• TEXTE:
Le président de la Fédération plante quelques banderilles à ses rivaux, fustigeant la Csmf d’avoir «engagé la profession à réaliser 1,4milliard d’euros d’économie jusqu’en 2007 pour obtenir 1euro sur le C» en signant l’avenant 12 de la convention. Le SML est également visé, coupable à ses yeux de «quitter le bateau» conventionnel qui prend l’eau. Jean-Claude Régi énumère les dossiers sur lesquels la FMF a mis l’accent pendant sa campagne : le dossier médical «mort-né», l’évaluation des pratiques professionnelles (EPP) «pas financée», mais aussi le régime de retraite complémentaire de l’ASV (avantage social vieillesse), dont le syndicat réclame la fermeture avec maintien des points acquis.

• DONNÉES BRUTES:
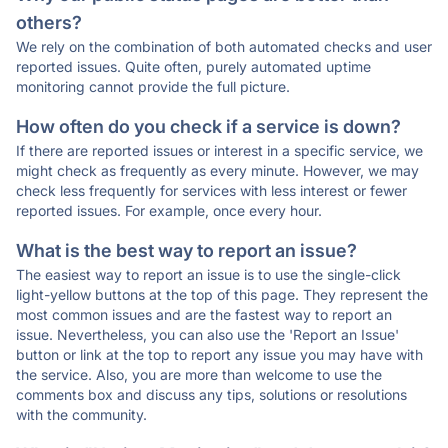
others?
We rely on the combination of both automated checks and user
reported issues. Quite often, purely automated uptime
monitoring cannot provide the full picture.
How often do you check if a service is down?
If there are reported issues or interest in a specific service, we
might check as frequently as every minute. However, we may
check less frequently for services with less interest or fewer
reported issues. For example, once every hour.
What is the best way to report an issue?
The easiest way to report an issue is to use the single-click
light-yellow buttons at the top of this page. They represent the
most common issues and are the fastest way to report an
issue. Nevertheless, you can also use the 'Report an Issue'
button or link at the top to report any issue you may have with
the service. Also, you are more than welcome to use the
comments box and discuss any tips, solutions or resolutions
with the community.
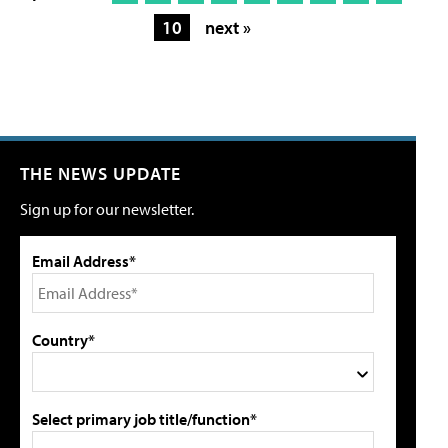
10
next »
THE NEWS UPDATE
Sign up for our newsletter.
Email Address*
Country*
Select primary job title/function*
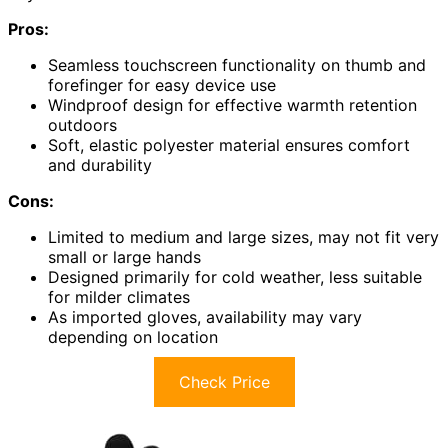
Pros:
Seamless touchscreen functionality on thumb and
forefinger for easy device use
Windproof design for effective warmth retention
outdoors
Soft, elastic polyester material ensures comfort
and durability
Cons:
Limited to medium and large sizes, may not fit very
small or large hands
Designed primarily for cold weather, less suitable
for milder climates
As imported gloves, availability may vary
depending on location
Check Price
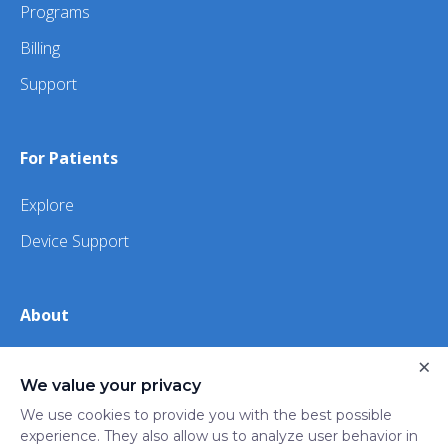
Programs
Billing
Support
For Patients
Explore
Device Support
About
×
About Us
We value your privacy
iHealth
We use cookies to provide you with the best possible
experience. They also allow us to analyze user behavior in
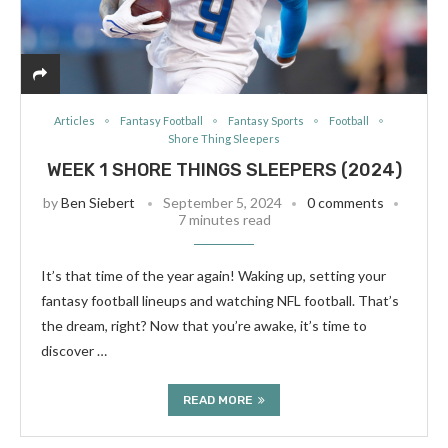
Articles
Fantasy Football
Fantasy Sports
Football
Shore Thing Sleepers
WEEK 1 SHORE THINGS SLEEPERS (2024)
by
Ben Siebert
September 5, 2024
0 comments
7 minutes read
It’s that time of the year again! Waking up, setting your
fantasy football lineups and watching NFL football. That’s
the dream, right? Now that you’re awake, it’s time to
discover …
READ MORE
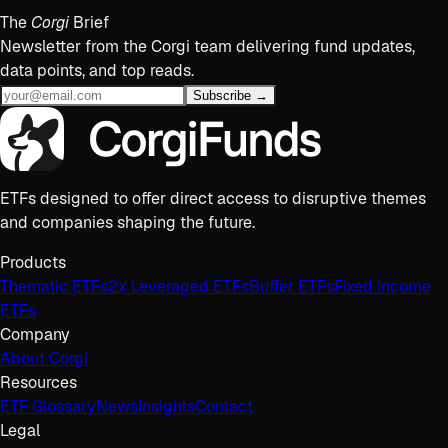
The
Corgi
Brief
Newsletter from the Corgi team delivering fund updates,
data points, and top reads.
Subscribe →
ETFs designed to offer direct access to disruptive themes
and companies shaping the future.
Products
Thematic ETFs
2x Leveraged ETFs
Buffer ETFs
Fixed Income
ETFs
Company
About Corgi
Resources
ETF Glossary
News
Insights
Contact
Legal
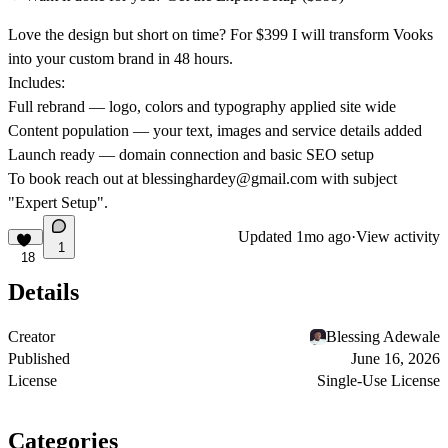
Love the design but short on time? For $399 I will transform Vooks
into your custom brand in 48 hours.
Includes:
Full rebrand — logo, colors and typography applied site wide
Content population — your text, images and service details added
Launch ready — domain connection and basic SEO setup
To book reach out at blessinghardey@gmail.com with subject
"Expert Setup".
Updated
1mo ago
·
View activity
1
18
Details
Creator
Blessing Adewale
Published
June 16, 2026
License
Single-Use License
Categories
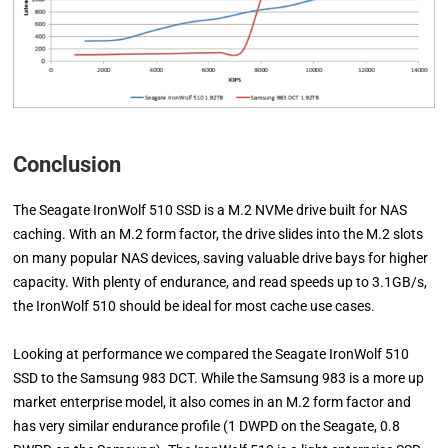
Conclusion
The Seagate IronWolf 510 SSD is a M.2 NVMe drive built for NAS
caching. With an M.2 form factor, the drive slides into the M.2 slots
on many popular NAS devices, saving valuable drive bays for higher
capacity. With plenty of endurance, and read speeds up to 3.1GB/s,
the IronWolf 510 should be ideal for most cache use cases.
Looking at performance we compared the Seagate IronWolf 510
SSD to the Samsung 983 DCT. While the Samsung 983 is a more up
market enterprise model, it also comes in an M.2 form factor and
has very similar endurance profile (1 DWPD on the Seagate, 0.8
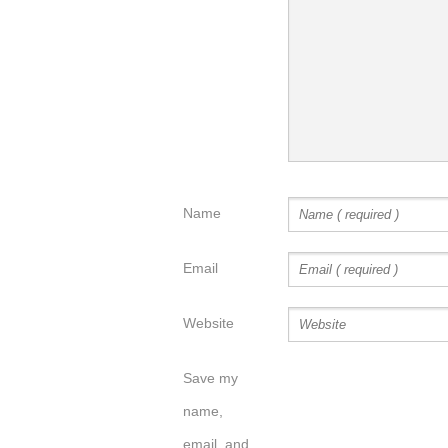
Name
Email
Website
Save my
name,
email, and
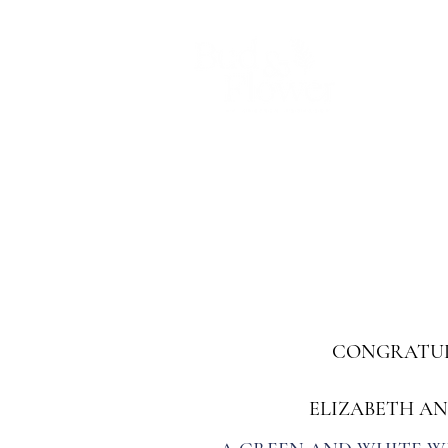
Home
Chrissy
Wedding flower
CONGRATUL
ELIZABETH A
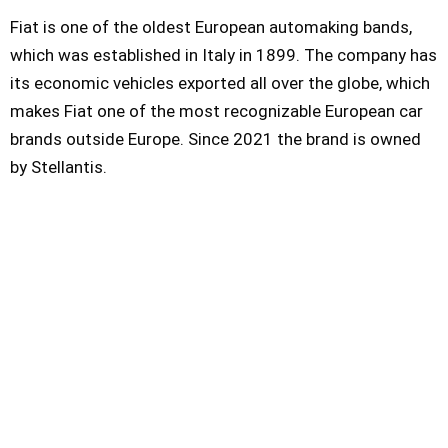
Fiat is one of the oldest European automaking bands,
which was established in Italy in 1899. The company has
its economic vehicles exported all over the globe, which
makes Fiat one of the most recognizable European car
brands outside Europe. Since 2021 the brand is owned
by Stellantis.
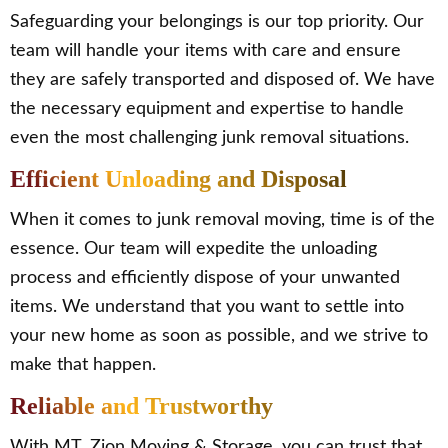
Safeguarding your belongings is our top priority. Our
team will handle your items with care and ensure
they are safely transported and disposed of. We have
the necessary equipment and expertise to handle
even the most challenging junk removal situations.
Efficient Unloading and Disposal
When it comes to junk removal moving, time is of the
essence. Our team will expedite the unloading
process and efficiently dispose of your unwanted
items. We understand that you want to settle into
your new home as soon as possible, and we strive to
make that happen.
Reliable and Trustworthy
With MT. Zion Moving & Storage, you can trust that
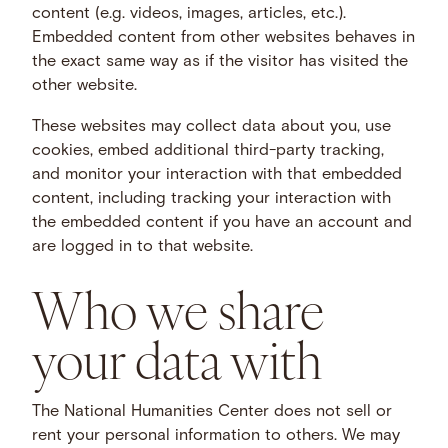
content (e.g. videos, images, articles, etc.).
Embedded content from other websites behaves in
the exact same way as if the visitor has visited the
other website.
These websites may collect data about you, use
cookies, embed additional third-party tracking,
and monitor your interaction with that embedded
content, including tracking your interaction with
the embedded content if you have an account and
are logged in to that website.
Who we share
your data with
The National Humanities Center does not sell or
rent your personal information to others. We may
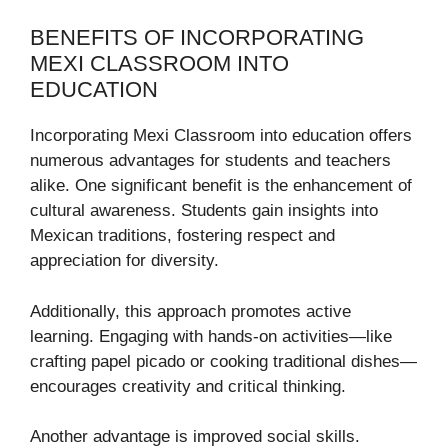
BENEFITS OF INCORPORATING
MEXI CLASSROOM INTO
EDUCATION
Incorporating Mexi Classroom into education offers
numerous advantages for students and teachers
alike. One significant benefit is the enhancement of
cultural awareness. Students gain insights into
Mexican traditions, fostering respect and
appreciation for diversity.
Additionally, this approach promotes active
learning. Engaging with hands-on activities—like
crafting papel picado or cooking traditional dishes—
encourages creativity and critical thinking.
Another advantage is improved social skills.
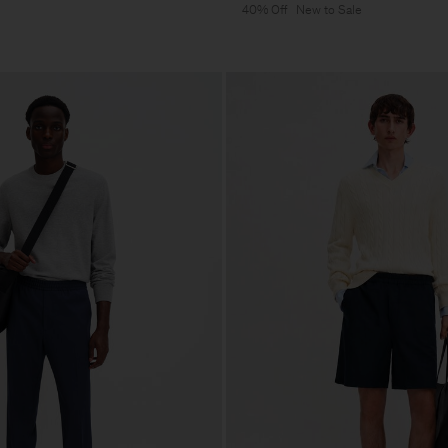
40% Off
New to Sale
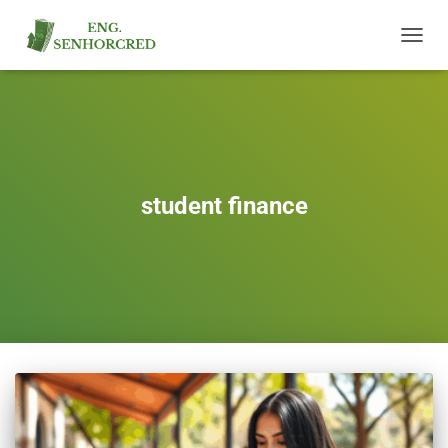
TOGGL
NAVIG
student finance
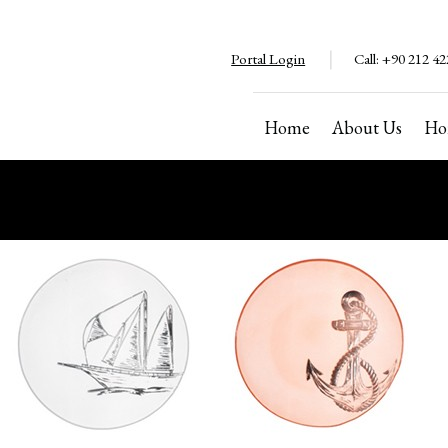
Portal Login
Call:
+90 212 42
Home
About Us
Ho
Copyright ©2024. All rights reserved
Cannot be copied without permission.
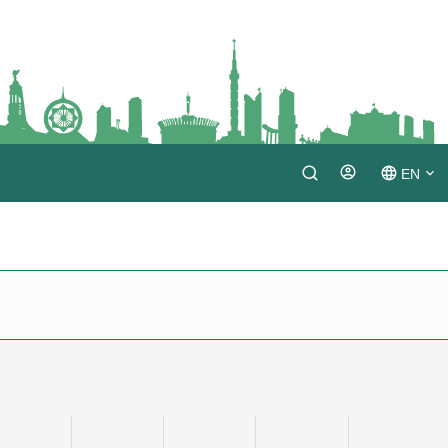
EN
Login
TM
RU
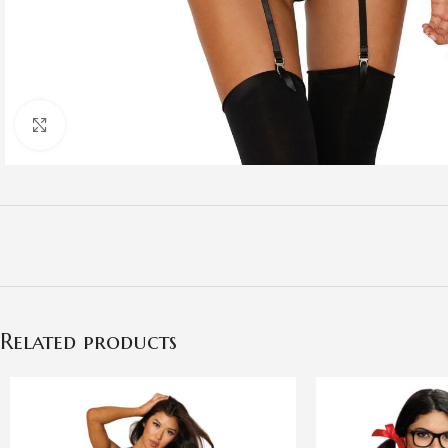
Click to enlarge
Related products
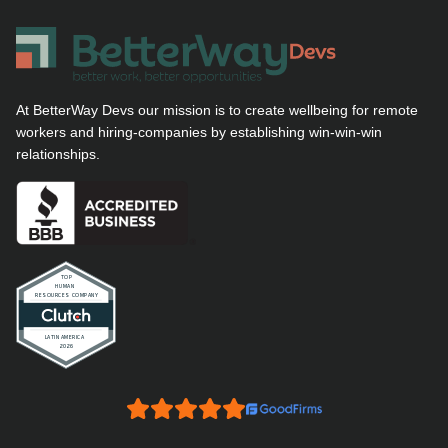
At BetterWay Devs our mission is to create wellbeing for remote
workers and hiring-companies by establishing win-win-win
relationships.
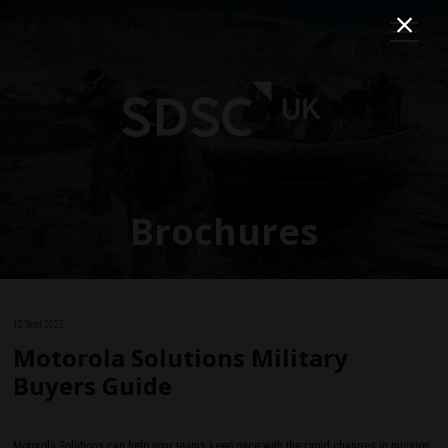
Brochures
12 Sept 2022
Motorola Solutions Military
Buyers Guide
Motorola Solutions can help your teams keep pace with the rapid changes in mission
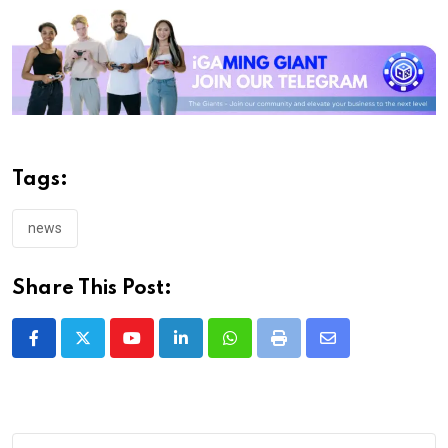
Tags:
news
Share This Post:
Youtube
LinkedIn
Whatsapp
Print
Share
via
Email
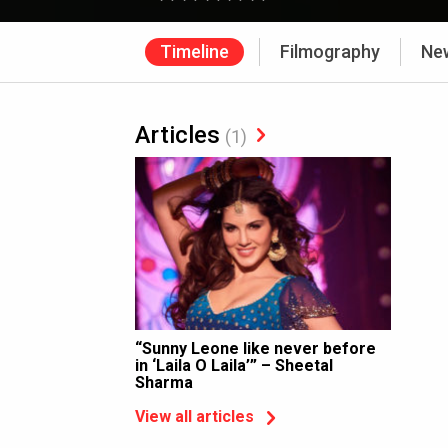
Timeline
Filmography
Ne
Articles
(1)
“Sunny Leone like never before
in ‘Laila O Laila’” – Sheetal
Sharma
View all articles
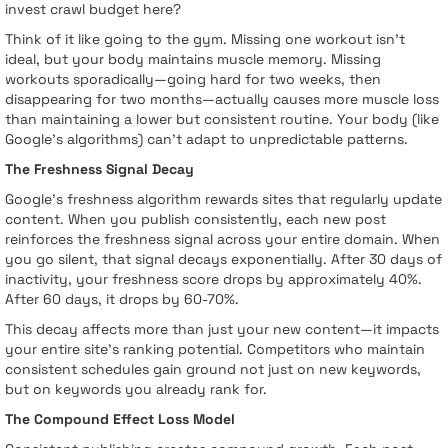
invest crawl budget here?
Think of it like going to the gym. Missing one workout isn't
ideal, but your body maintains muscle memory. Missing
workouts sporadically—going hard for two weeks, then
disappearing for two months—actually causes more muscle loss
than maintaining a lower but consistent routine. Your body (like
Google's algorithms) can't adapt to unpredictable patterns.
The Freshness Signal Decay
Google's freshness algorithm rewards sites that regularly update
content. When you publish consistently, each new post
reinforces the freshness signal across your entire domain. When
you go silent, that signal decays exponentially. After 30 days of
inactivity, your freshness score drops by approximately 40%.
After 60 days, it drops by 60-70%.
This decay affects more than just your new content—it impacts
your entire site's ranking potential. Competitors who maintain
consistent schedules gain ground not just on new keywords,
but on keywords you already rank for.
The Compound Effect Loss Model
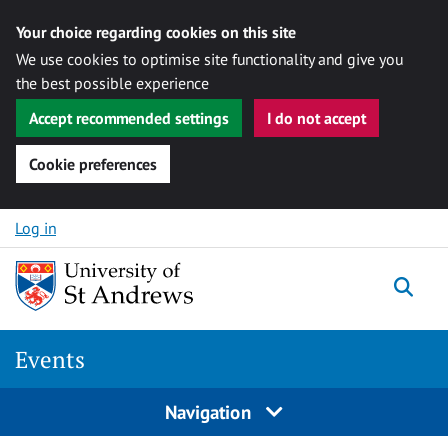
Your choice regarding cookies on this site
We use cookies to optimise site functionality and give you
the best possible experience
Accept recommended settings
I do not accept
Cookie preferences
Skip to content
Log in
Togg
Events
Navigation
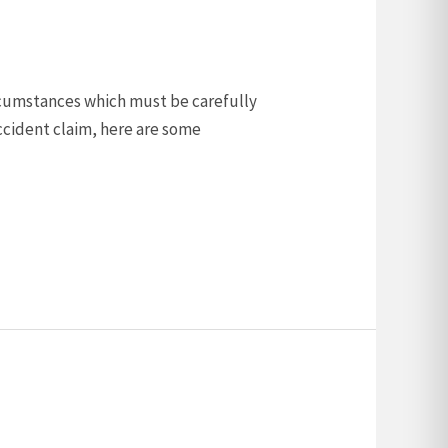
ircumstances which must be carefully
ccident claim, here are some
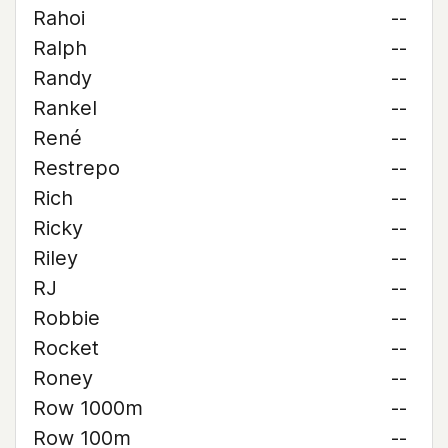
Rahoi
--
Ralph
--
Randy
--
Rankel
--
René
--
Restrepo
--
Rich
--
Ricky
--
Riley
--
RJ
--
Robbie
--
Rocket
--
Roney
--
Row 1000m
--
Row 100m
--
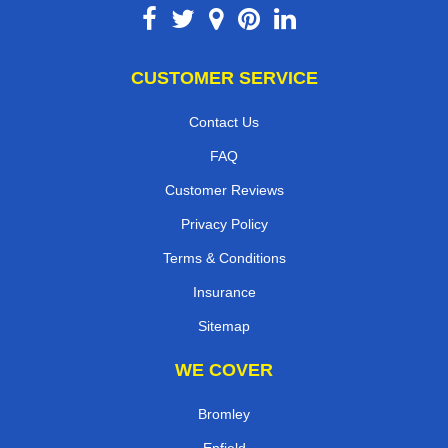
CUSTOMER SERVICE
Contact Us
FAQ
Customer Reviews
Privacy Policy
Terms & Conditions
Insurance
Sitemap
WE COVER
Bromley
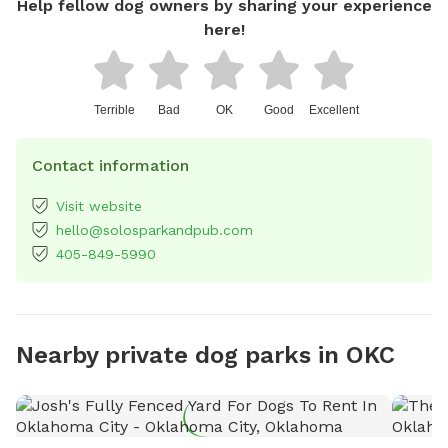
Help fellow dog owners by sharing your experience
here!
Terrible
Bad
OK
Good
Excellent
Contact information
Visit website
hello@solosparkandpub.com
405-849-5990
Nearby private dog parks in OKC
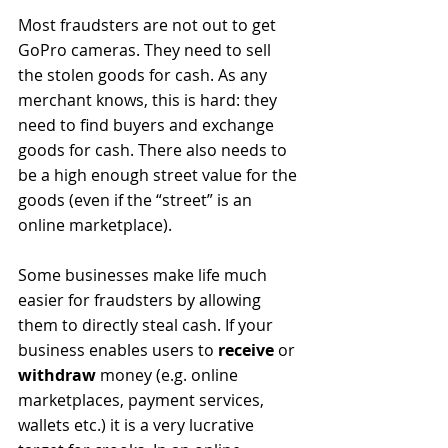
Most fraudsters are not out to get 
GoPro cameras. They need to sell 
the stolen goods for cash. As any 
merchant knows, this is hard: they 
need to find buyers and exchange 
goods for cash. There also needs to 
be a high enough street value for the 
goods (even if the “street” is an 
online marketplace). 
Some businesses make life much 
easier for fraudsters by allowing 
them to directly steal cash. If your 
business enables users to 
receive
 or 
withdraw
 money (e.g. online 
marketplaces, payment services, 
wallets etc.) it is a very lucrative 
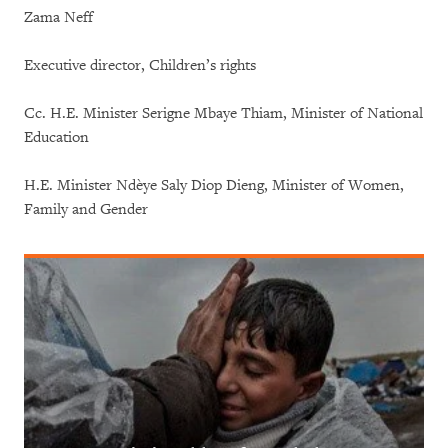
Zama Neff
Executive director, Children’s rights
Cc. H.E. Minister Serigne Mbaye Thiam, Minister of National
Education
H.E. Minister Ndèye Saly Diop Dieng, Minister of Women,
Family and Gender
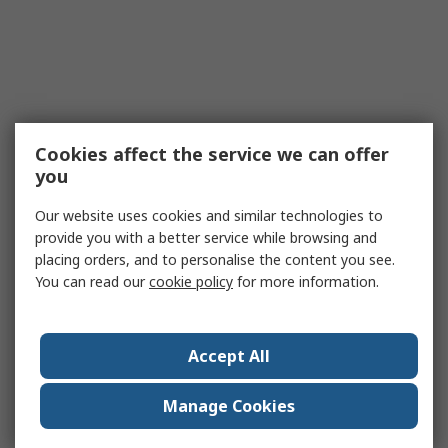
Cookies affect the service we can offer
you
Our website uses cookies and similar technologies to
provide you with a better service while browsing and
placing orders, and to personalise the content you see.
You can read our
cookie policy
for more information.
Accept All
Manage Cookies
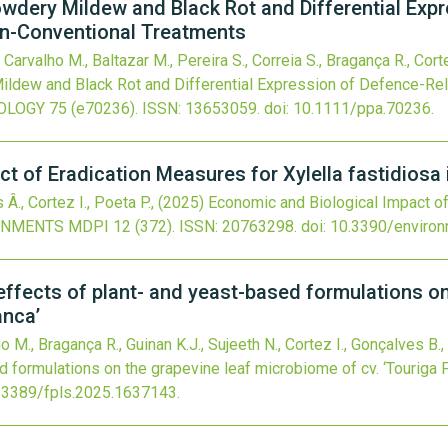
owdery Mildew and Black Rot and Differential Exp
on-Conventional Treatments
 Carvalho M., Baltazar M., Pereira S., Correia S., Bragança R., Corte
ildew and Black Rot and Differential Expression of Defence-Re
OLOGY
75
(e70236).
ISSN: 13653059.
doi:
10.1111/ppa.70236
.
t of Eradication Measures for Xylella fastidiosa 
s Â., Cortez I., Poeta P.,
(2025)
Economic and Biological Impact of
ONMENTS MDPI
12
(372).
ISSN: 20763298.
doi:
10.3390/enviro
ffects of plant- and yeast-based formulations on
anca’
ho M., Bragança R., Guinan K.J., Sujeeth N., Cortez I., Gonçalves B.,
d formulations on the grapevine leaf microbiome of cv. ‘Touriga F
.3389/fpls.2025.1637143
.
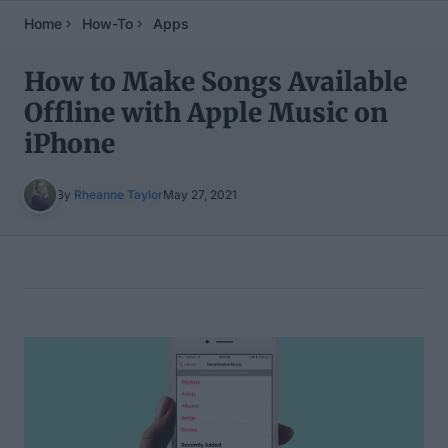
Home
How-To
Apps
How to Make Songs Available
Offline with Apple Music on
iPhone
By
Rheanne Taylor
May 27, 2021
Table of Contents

• QUESTIONS À TRAITER:
a – Dans le texte, quel syndicat est accusé de «quitter le bateau» conventionnel?
b – Reproduisez tout le passage du texte, de «Le président de» jusqu'à «des points acquis.» inclus.
Appuyez-vous seulement sur le texte pour répondre.

• RÉSULTATS PAR QUESTION:
a – Le SML.

b –
Le président de la Fédération plante quelques banderilles à ses rivaux, fustigeant la Csmf d’avoir «engagé la profession à réaliser 1,4milliard d’euros d’économie jusqu’en 2007 pour obtenir 1euro sur le C» en signant l’avenant 12 de la convention. Le SML est également visé, coupable à ses yeux de «quitter le bateau» conventionnel qui prend l’eau. Jean-Claude Régi énumère les dossiers sur lesquels la FMF a mis l’accent pendant sa campagne : le dossier médical «mort-né», l’évaluation des pratiques professionnelles (EPP) «pas financée», mais aussi le régime de retraite complémentaire de l’ASV (avantage social vieillesse), dont le syndicat réclame la fermeture avec maintien des points acquis.